If you scroll down from the London home page, you can search reviews by area (Covent Garden, Notting Hill, etc). You can also search Yelpers' Lists for lists of their favorite spots in one area. (I just did a search for "East London" in lists and came up with tons of results, in fact one was called "East London Reminds me of LES and Williamsburg" hahaha. Score! East London reminds me of LES and Williamsburg NYC - London)

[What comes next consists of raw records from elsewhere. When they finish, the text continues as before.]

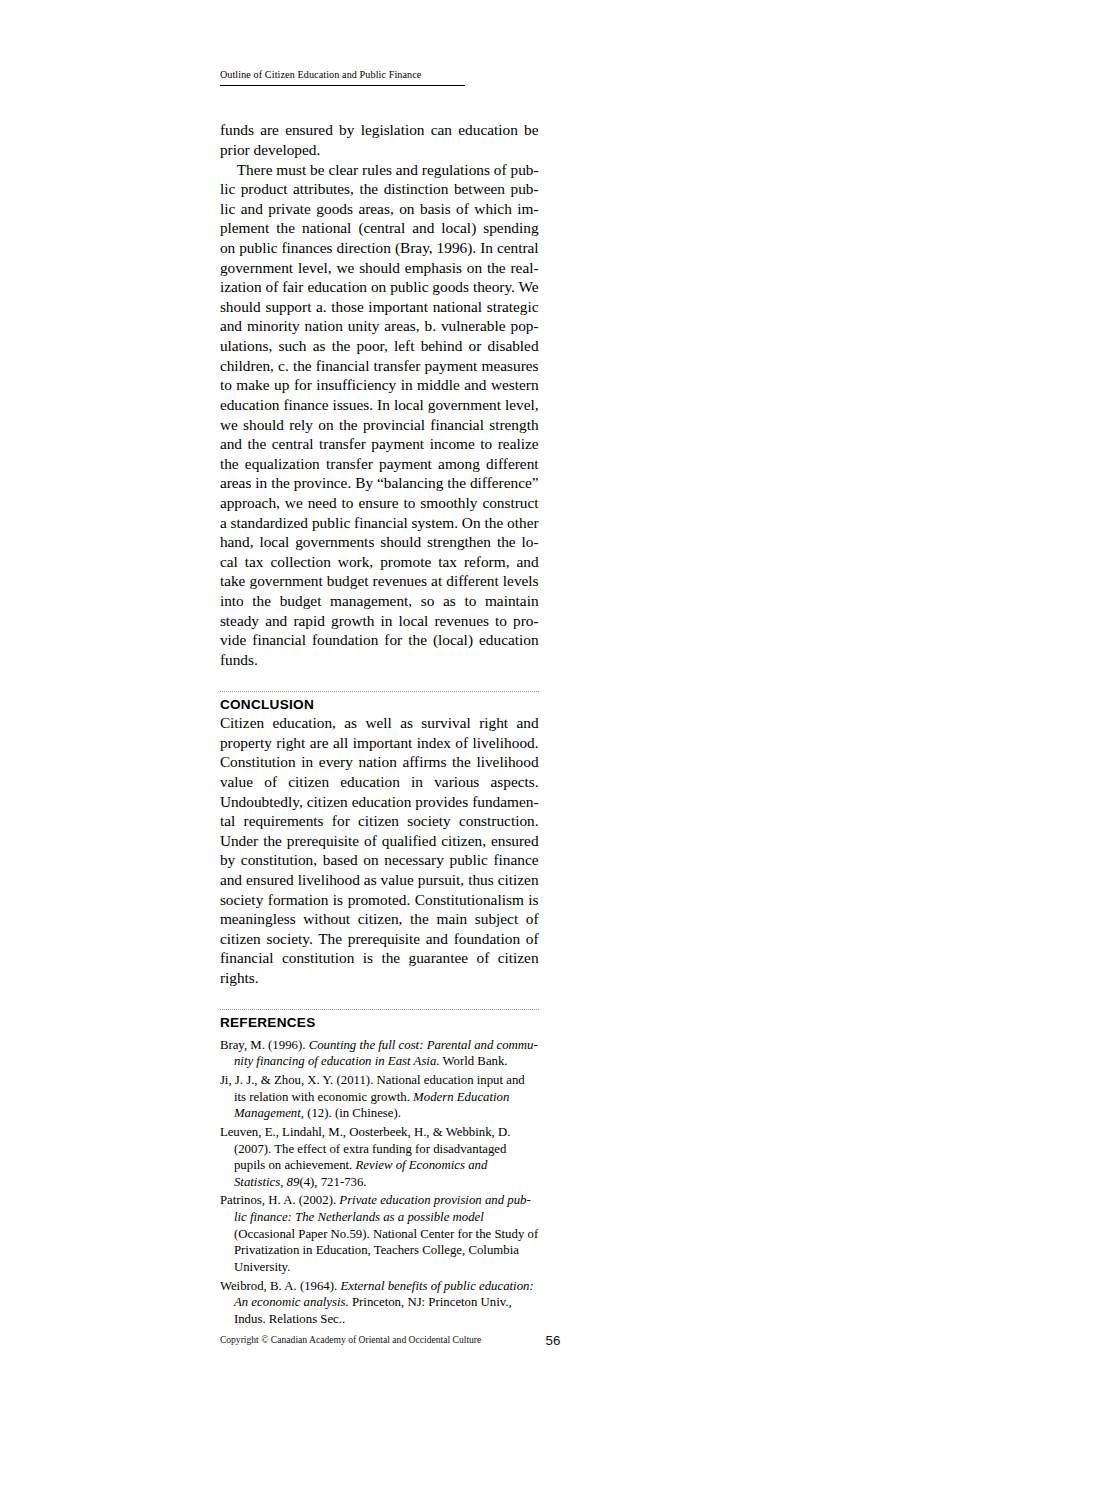Outline of Citizen Education and Public Finance
funds are ensured by legislation can education be prior developed.
There must be clear rules and regulations of public product attributes, the distinction between public and private goods areas, on basis of which implement the national (central and local) spending on public finances direction (Bray, 1996). In central government level, we should emphasis on the realization of fair education on public goods theory. We should support a. those important national strategic and minority nation unity areas, b. vulnerable populations, such as the poor, left behind or disabled children, c. the financial transfer payment measures to make up for insufficiency in middle and western education finance issues. In local government level, we should rely on the provincial financial strength and the central transfer payment income to realize the equalization transfer payment among different areas in the province. By “balancing the difference” approach, we need to ensure to smoothly construct a standardized public financial system. On the other hand, local governments should strengthen the local tax collection work, promote tax reform, and take government budget revenues at different levels into the budget management, so as to maintain steady and rapid growth in local revenues to provide financial foundation for the (local) education funds.
CONCLUSION
Citizen education, as well as survival right and property right are all important index of livelihood. Constitution in every nation affirms the livelihood value of citizen education in various aspects. Undoubtedly, citizen education provides fundamental requirements for citizen society construction. Under the prerequisite of qualified citizen, ensured by constitution, based on necessary public finance and ensured livelihood as value pursuit, thus citizen society formation is promoted. Constitutionalism is meaningless without citizen, the main subject of citizen society. The prerequisite and foundation of financial constitution is the guarantee of citizen rights.
REFERENCES
Bray, M. (1996). Counting the full cost: Parental and community financing of education in East Asia. World Bank.
Ji, J. J., & Zhou, X. Y. (2011). National education input and its relation with economic growth. Modern Education Management, (12). (in Chinese).
Leuven, E., Lindahl, M., Oosterbeek, H., & Webbink, D. (2007). The effect of extra funding for disadvantaged pupils on achievement. Review of Economics and Statistics, 89(4), 721-736.
Patrinos, H. A. (2002). Private education provision and public finance: The Netherlands as a possible model (Occasional Paper No.59). National Center for the Study of Privatization in Education, Teachers College, Columbia University.
Weibrod, B. A. (1964). External benefits of public education: An economic analysis. Princeton, NJ: Princeton Univ., Indus. Relations Sec..
Copyright © Canadian Academy of Oriental and Occidental Culture 56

Another bonus is that Yelp is a really great way to meet people with similar interests. 

Good luck!
-Lauren


----------



## Lenna (Jun 20, 2011)

Hello! Can I suggest Camden? It has exciting nightlife (it is certainly the "fun" place in London), lots of pubs and street markets and it is very multi-cultural. 1400 should be more than enough for a flat there. I currently live in Islington-Angel, it is also a nice area. If you decide to live in Angel, make sure you live around the Angel tube station and Upper Street, as there are lots of shops and restaurants there and the links to the city centre are excellent. I have a friend who used to live in Clapham, and, although it was a nice area, she was saying she was finding it difficult to commute, especially in the night. On the other hand, Clapham is closer to your work place, so it's a tough decision. Well, good luck and I hope you will enjoy London, it's a great city!


----------



## eduboys (May 24, 2010)

I'd say out of the areas you had listed, my opinion of the most comparable to Williamsburg would be near Shoreditch / Brick Lane / Old Street. I moved out from Park Slope about a year ago, and just went out there for brunch the other day, and it reminded me the most of Williamsburg in terms of the crowd, and the types of stuff in the area. Also think alot of the old warehouses in the area had been converted to artist type lofts roughly 20 years ago or so, which follows a similar pattern of gentrification to Williamsburg. If you lived near Old St. (Northern Line) commute would be about 20 minutes to Victoria.

Can definitely recommend the "Breakfast Club" for brunch (surprisingly difficult to find brunch places in London).

Clapham is a bit more commercialized, but definitely a nice area and good value for your money when renting. 

Good luck with the search.


----------